Laptop Buing Guide
21/07/16 15:31 Filed in: Shopping | Windows 10 | Family | Tips
Going off university or college without a decent laptop is akin to refusing to take pads and pens. However, don't just buy whatever is on sale; you need the right laptop for your specific needs. As there's a wide variety of sizes, features and prices, choosing the right laptop can be a challenge.
Let’s start this week by looking at the internal components of a laptop.
Processor – CPU
As the "brains" of your computer, the processor does influence performance, although the choice will depend on what you need to do. If you're looking for a standard laptop with the best combination of price and performance, buy a Core i3. Intel Core i5 or i7 CPUs will be better for multitasking, multimedia tasks, high-end gaming, but are more expensive. Try to steer clear of computers with Celeron, AMD E1 or C1 processors as these are mainly found in cheap systems. Cheap sounds fabulous if you have a small budget but be warned that the majority of these PCs have VERY limited specifications.
Storage – Hard Drive
This is the part of the laptop on which all your data is stored. Most people struggle to fill a 250GB Hard Drive with photos, programmes and music since the average size of a photo or MP3 is about 4MB. In other words this means you can store about 62,500 photos or MP3’s on a small 250GB Hard Drive. If you play around with video files however, 250GB will be hugely insufficient and you should look to 1,000 GB drives which can store about 24 hours of HD video.
Memory – RAM
RAM is fast, temporary storage that Windows uses to load both itself and whatever it is you are doing at the time.
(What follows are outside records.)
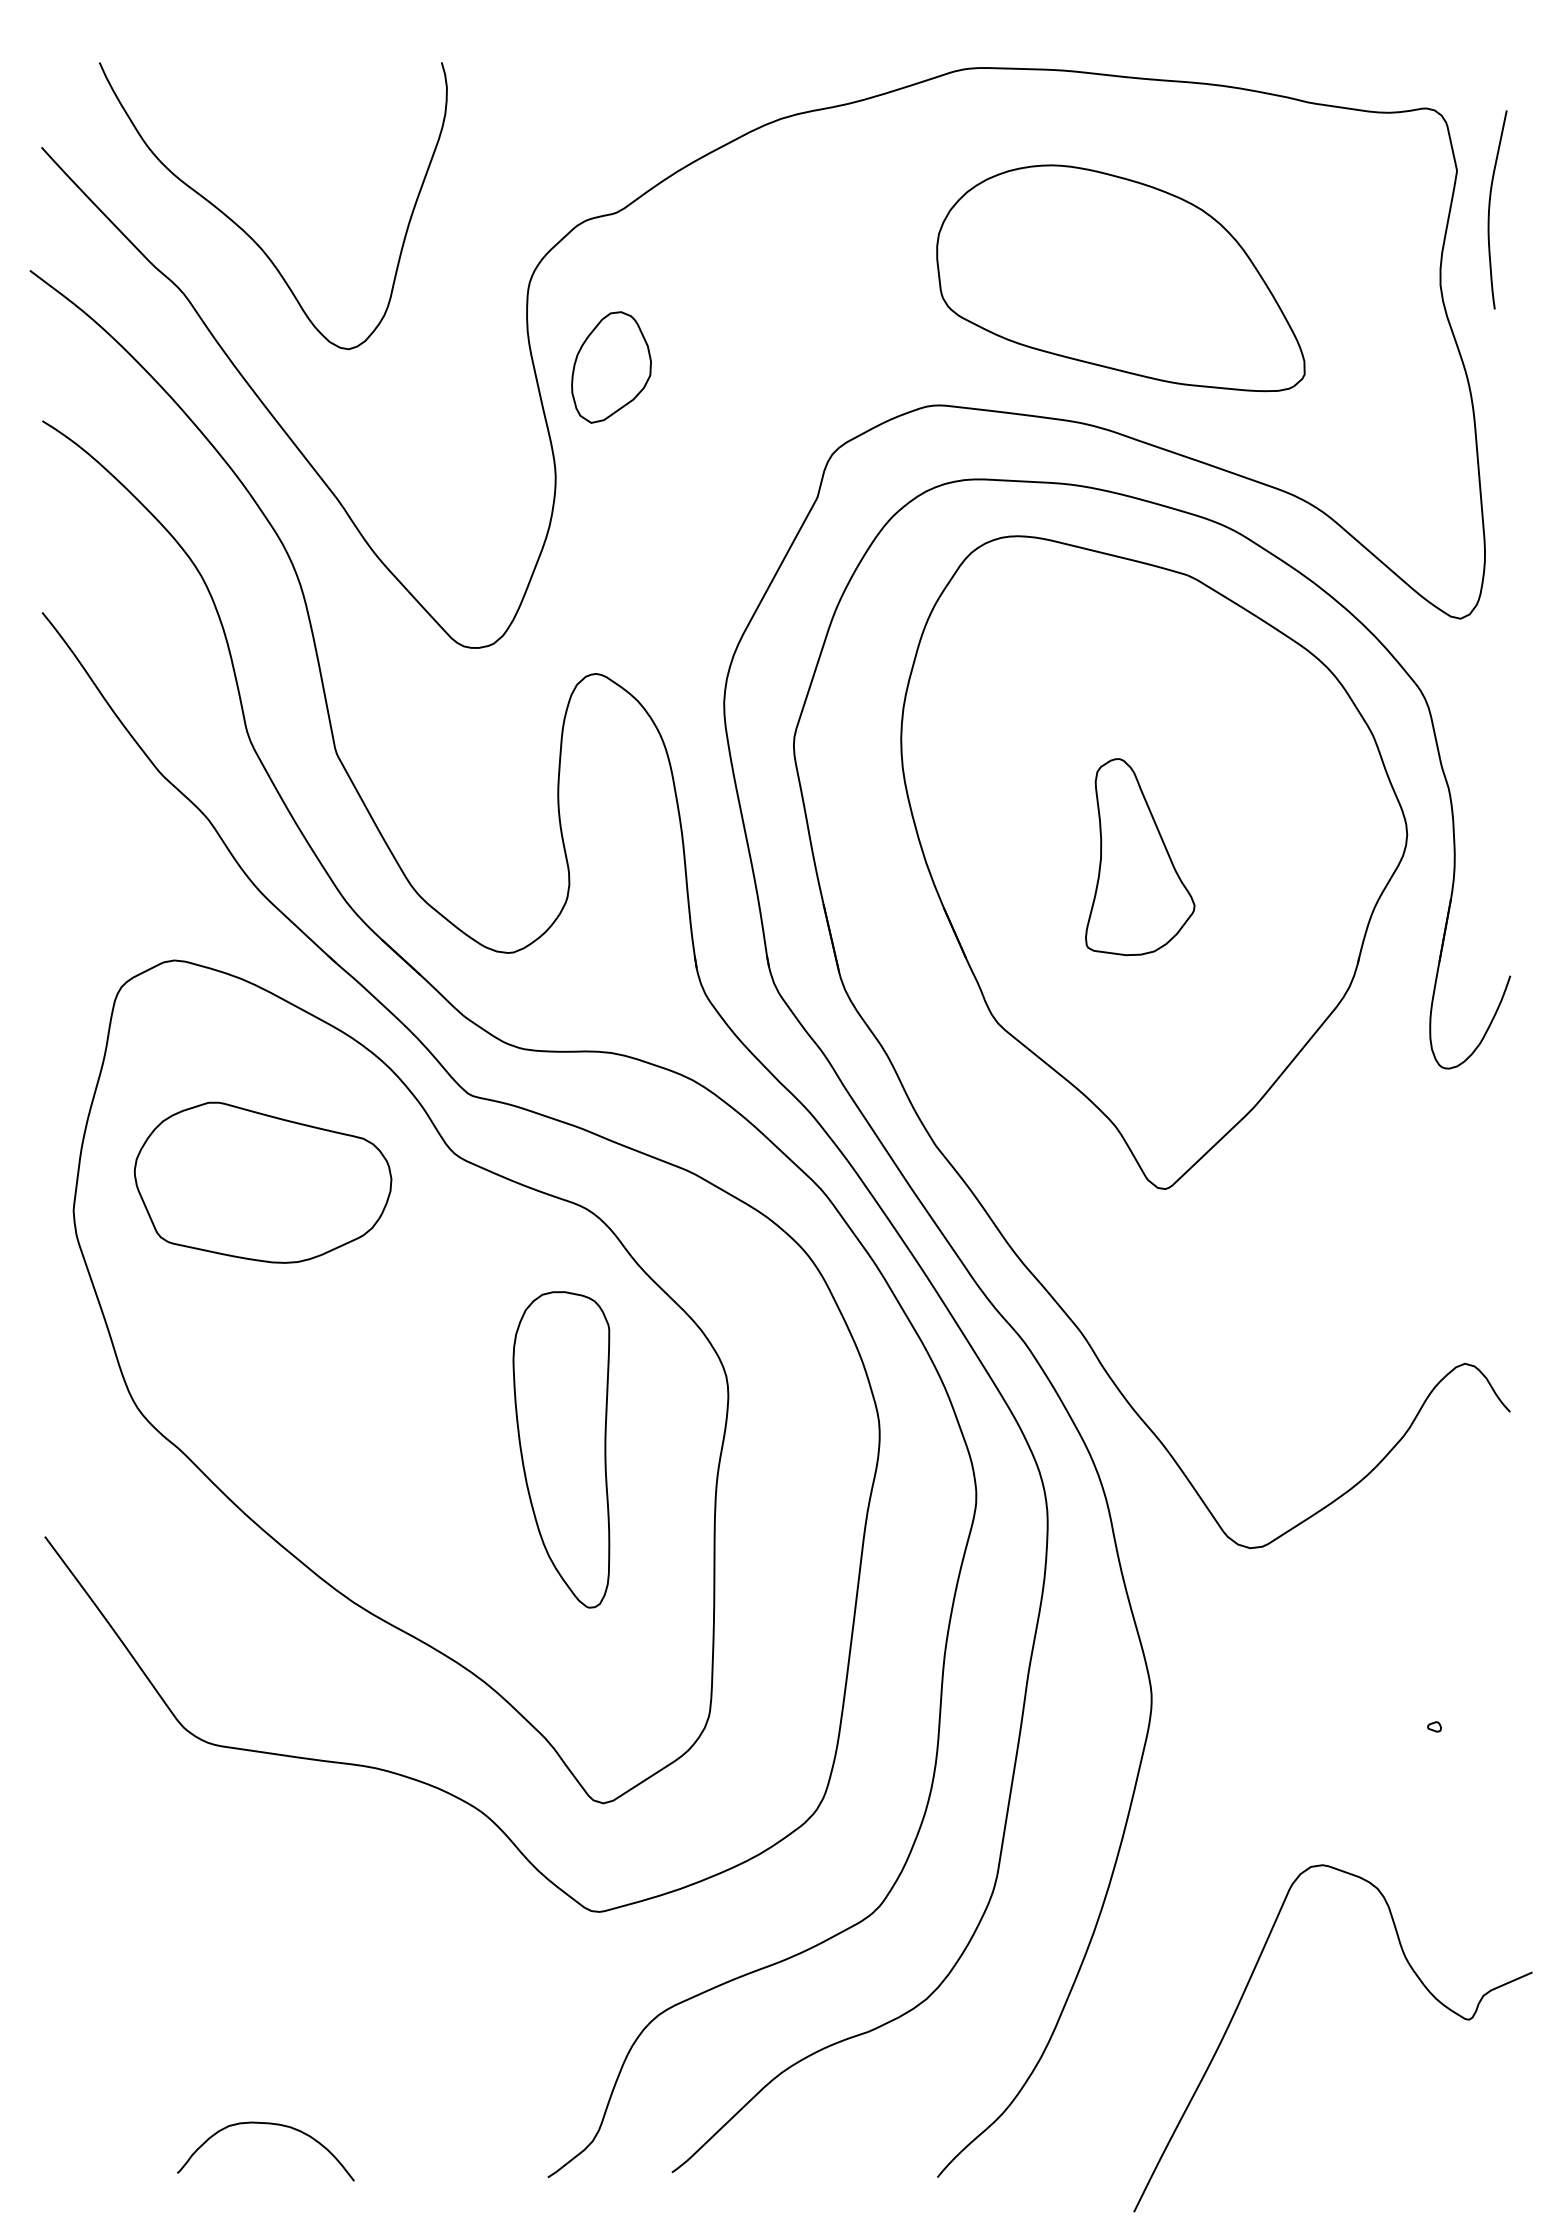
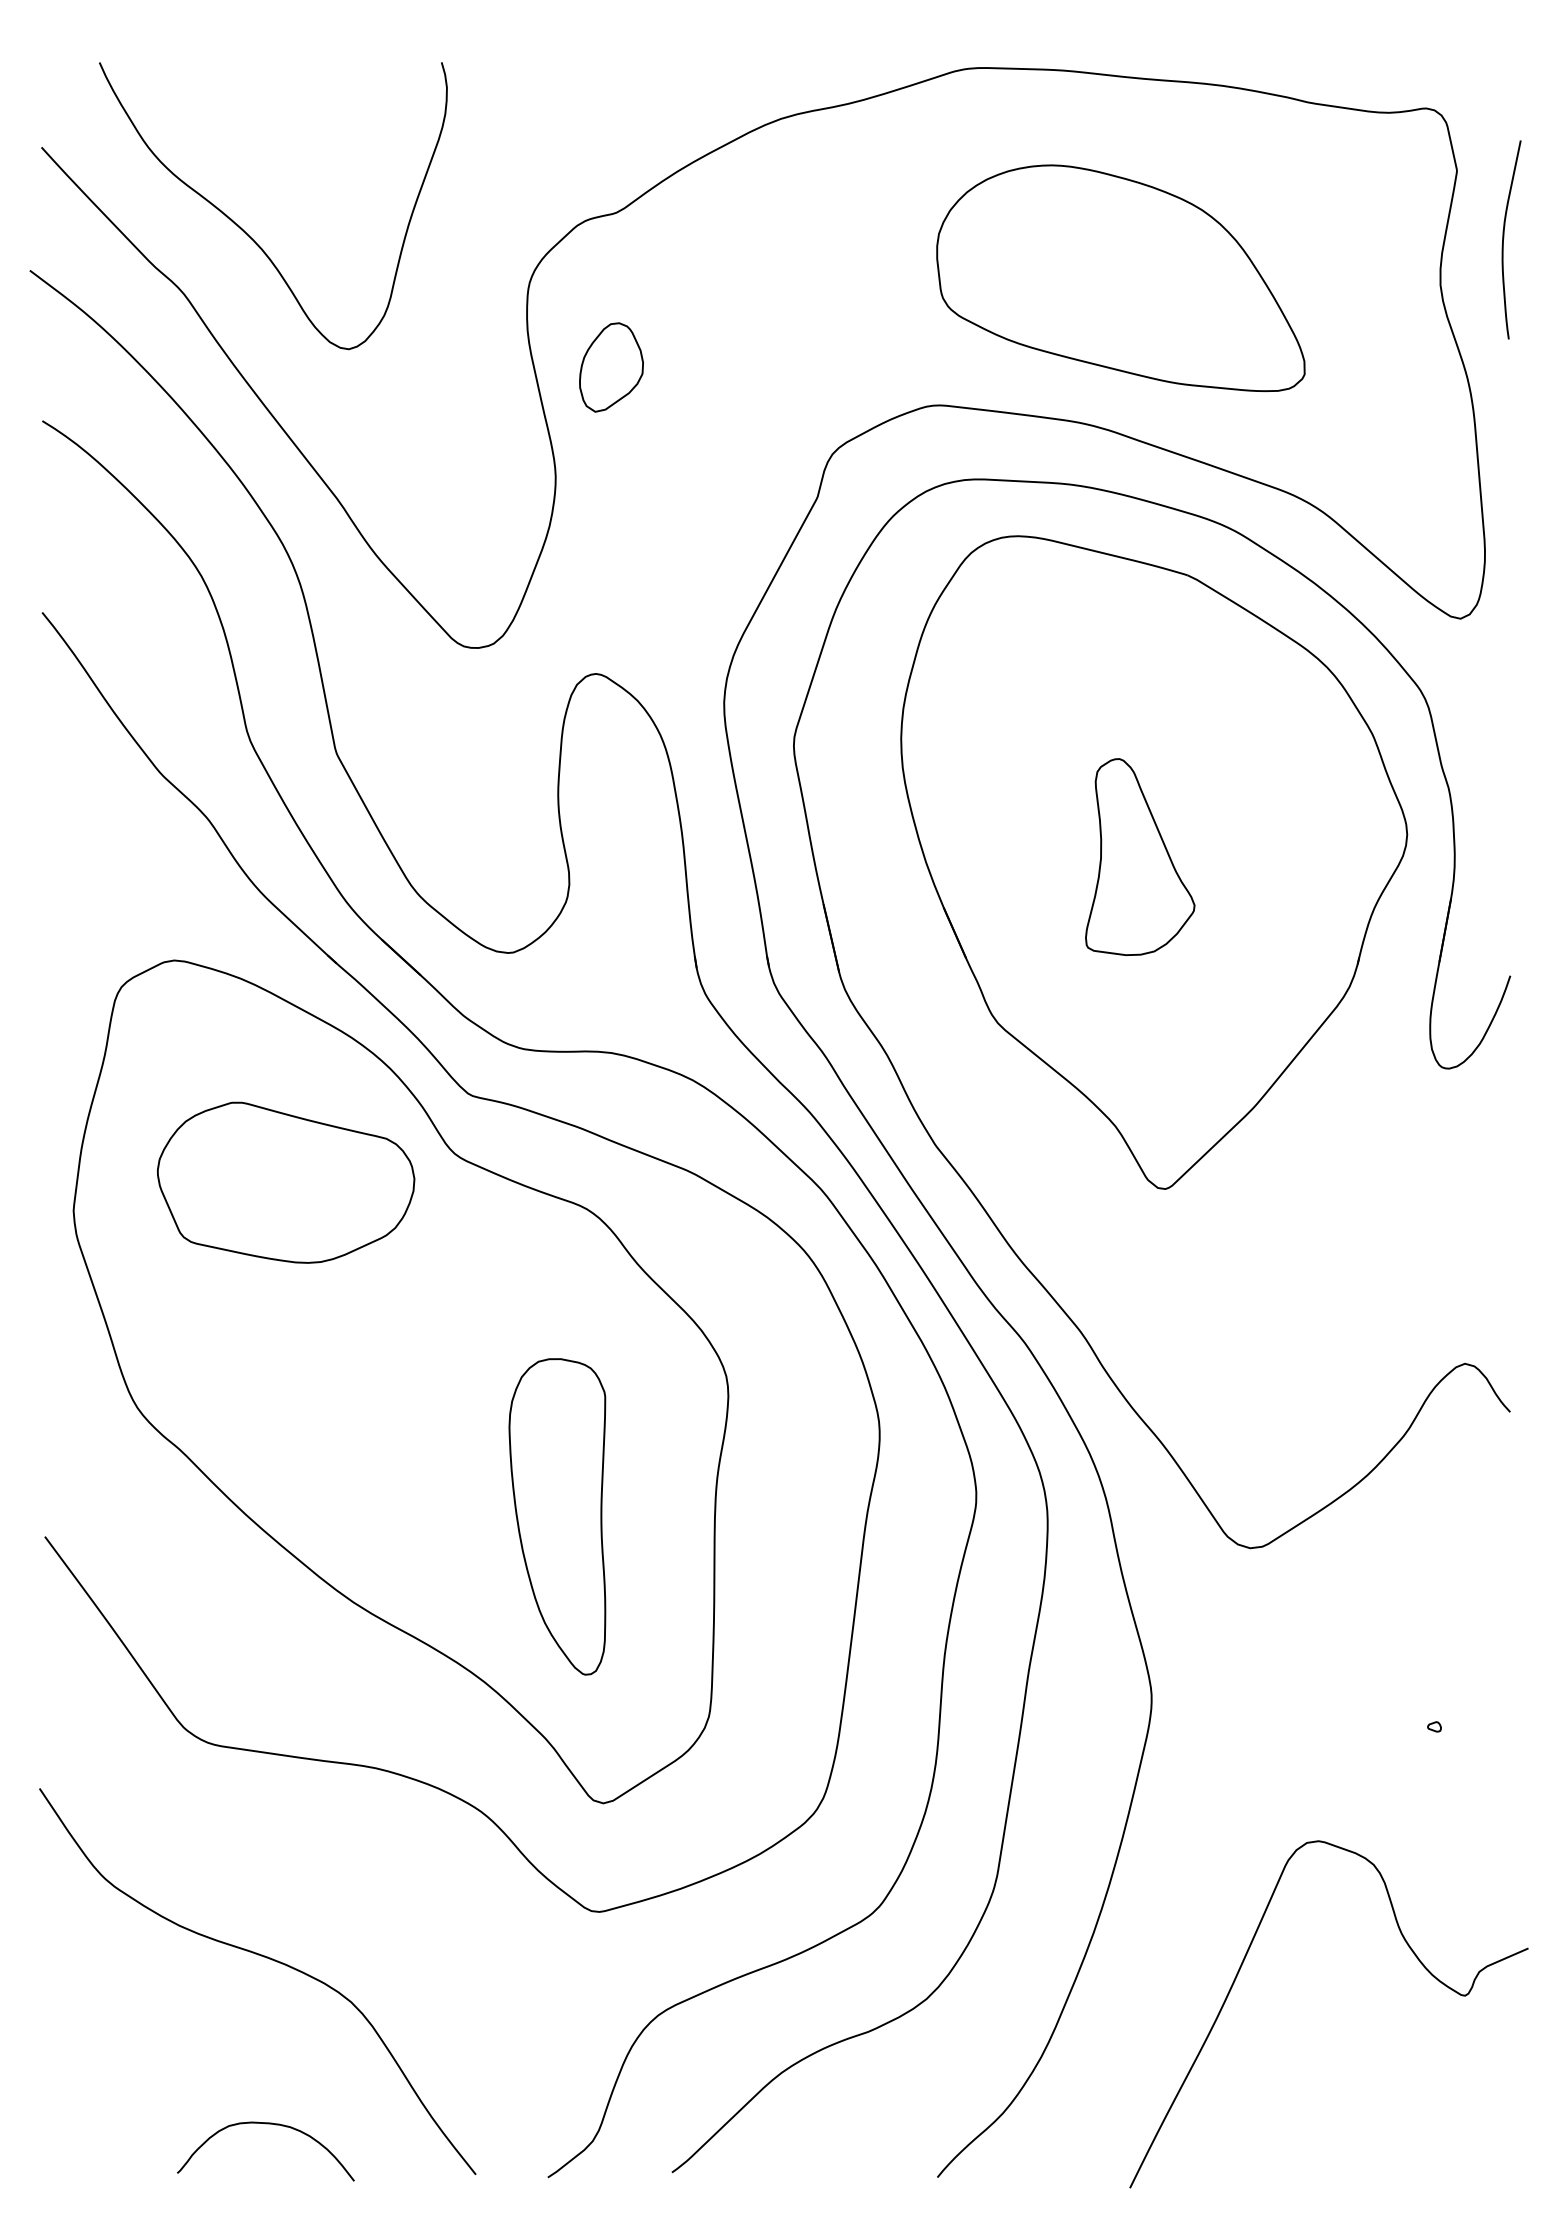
curve at (1490, 208) position: (1490, 208) -> (1504, 238)
part at (611, 367) size: 81x113 px -> 65x91 px
part at (263, 1182) position: (263, 1182) -> (286, 1182)
part at (561, 1449) position: (561, 1449) -> (557, 1516)
curve at (266, 1958): none -> present
curve at (1244, 1994) position: (1244, 1994) -> (1240, 1970)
So if you are surfing the internet, you are using some RAM for Windows, a little more for the web browser, a little more for your anti-virus program, etc. 4GB is the bare minimum amount of RAM you should have in a laptop, 8GB is ideal.
Make sure you get a laptop with at least 802.11N Wi-Fi standard, rather than the older 802.11g.
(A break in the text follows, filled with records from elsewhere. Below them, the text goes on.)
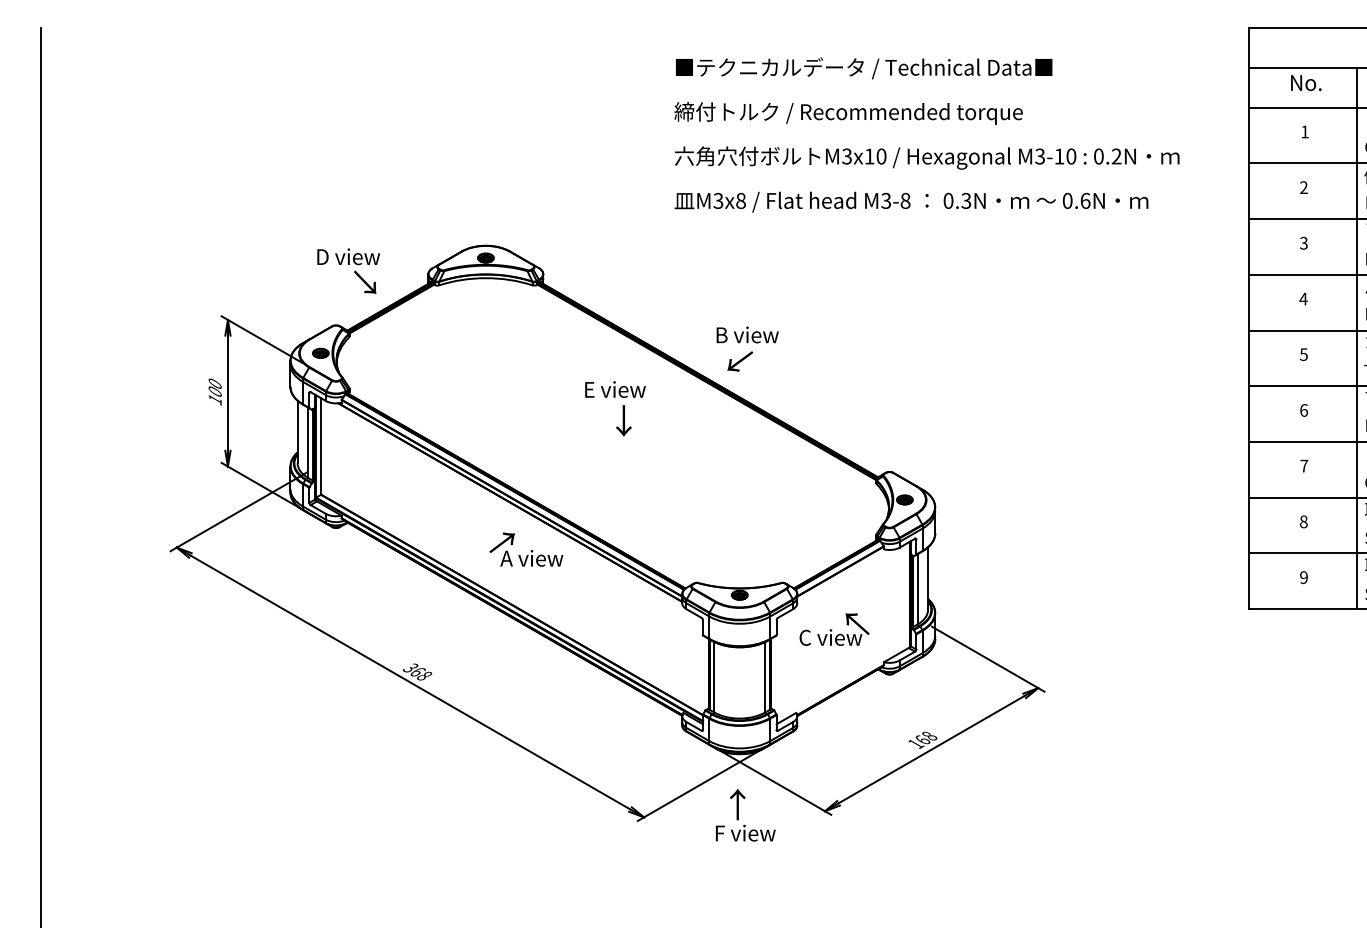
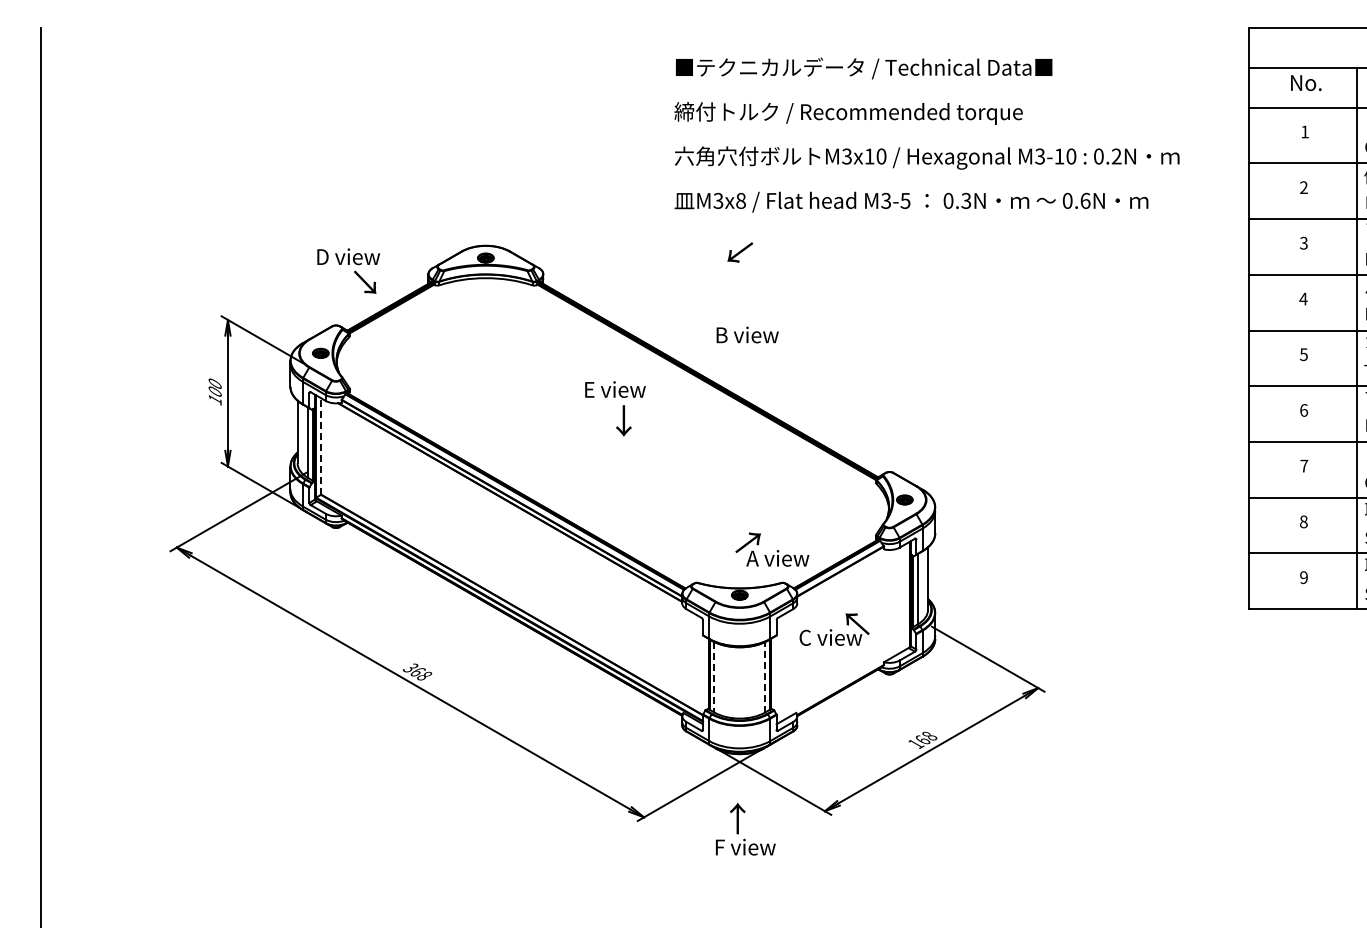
text at (905, 200): M3-8 -> M3-5
text at (740, 361) position: (740, 361) -> (740, 252)
line at (321, 446): solid -> dashed
text at (526, 549) position: (526, 549) -> (772, 549)
line at (765, 676): solid -> dashed
line at (714, 677): solid -> dashed
text at (745, 815) position: (745, 815) -> (745, 829)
You’ll undoubtedly be spending a lot of time in locations where plugging in a laptop is difficult, therefore you’ll need at least 6 hours of battery life, with 8+ hours being ideal. But be realistic, sitting in the library watching cat videos on You Tube with the brightness turned up to 11 or playing a video game will eat battery life in no time.
Get the right OS & Software
Check with the university about software requirements as they may need you to have a specific type of software or operating system. Windows 10 is the most popular and versatile operating system. Also check with the college or university before you buy Microsoft Office as you may be able to get it SIGNIFICANTLY cheaper through them.